Refusing to talk about problems doesn’t make them go away. Cleverly deflecting questions isn’t a satisfactory replacement for an answer. Video Game Publishers take note – the consumer is King, and you’ve been treating them like paupers.
The Witcher 2 finally returned to Steam today, after a significant absence, and like Fallout: New Vegas, Call of Duty 4 and numerous other efforts, it came gift wrapped with an arbitrary price increase – just for the Australian consumer. Just for us. From $45 to $70 - just like that.
But who’s to blame? The answer is a lot more convoluted than you might think...
The economics of the situation are utterly mind-boggling. In order to satiate retailers, and encourage a larger buy-in of product, certain publishers will up the price of a digitally distributed title. To an extent it makes sense – cost price of a full priced PC title at retail is about $70. If publishers retain the US Steam price for Australian consumers it’s quite simply impossible for retailers to compete.
And if they can’t compete, why would they invest in the product?
So, in short, for publishers to have any chance of making money at retail they have to price themselves out of their own digital market. Incredible.
They do this for a multitude of reasons, but mainly because relationships with retailers are important. Sure, it doesn’t really make sense for EA to price Mass Effect 2 for $89.99 on Steam for the PC - but specialist retailers might be less keen to buy in stock of the console versions if they don’t.
And round and round we go.
Surprisingly, if you speak to Australian distributors - the local offices of EA, Activision, etc – they’ll say that the decision is made overseas. They have absolutely nothing to do with the situation, even at a local level. Steam pricing is a strategic decision made by publishers overseas in order to maximise revenue – it’s as simple as that.
We can complain, and we have every right to, but it’s a tricky situation. We, as consumers, should not have to pay more for content that is digitally distributed. All of the issues with shipping, distributing to a smaller market, etc is null and void.
And we, as consumers, should not be asked to bear the brunt of retailers that can’t keep pace with an evolving market. If it makes more sense to sell your product online digitally, we shouldn’t have to pay more to extend the death throes of retail as it struggles to evolve with the times.
I don't necessarily blame retailers for this situation - or publishers for that matter. At the moment retail is an important part of video game distribution - but what happens when they lose relevance? What happens when full priced console games are delivered digitally? Will Australians be asked to subside retail when that occurs? When do we cross the line? When will the power of retailers erode to the point where the games industry no longer has need of them?

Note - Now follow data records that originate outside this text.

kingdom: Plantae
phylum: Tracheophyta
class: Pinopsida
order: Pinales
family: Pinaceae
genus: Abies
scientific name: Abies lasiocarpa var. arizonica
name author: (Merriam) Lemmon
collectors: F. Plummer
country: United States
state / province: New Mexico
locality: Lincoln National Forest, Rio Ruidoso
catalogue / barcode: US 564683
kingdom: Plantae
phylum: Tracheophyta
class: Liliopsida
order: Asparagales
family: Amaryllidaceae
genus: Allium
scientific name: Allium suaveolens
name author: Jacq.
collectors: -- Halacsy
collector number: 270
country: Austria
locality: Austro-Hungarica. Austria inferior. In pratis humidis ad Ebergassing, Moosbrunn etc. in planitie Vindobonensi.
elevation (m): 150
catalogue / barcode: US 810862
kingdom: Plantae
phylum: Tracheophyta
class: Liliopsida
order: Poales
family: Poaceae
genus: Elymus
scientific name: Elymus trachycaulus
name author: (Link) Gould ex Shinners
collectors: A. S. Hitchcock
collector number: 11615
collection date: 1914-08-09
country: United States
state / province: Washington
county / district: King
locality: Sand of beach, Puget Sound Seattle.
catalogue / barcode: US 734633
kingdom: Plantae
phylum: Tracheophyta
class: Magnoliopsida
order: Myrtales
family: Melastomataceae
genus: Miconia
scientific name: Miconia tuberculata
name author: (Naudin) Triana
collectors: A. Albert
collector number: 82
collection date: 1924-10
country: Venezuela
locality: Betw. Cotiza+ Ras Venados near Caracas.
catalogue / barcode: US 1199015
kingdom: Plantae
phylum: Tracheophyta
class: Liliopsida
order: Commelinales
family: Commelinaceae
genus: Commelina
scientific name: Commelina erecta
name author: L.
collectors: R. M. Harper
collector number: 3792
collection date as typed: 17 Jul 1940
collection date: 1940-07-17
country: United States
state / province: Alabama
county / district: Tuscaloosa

There is clearly an endgame here and, for those that work in the local Australian games industry, it’s a scary one. In the next ten years there may be no need for specialist video game retailers and, hence, there will be no need for local distributors. Following on from that, there might not be any need for local coverage of video games, so I may be out of a job too!
We’re slowly heading towards that outcome and the games industry needs to make a decision – will it continue to subsidise itself by charging Australian consumers more than the market demands, or will they accede to the natural process of things and switch off the life support. It’s a tough decision, and there are no easy answers – especially when my own job will probably be on the line - but there will come a time when we, as a collective, will eventually have to pull the plug.
That’s the free market, that’s the nature of the beast. And it’s just a matter of when.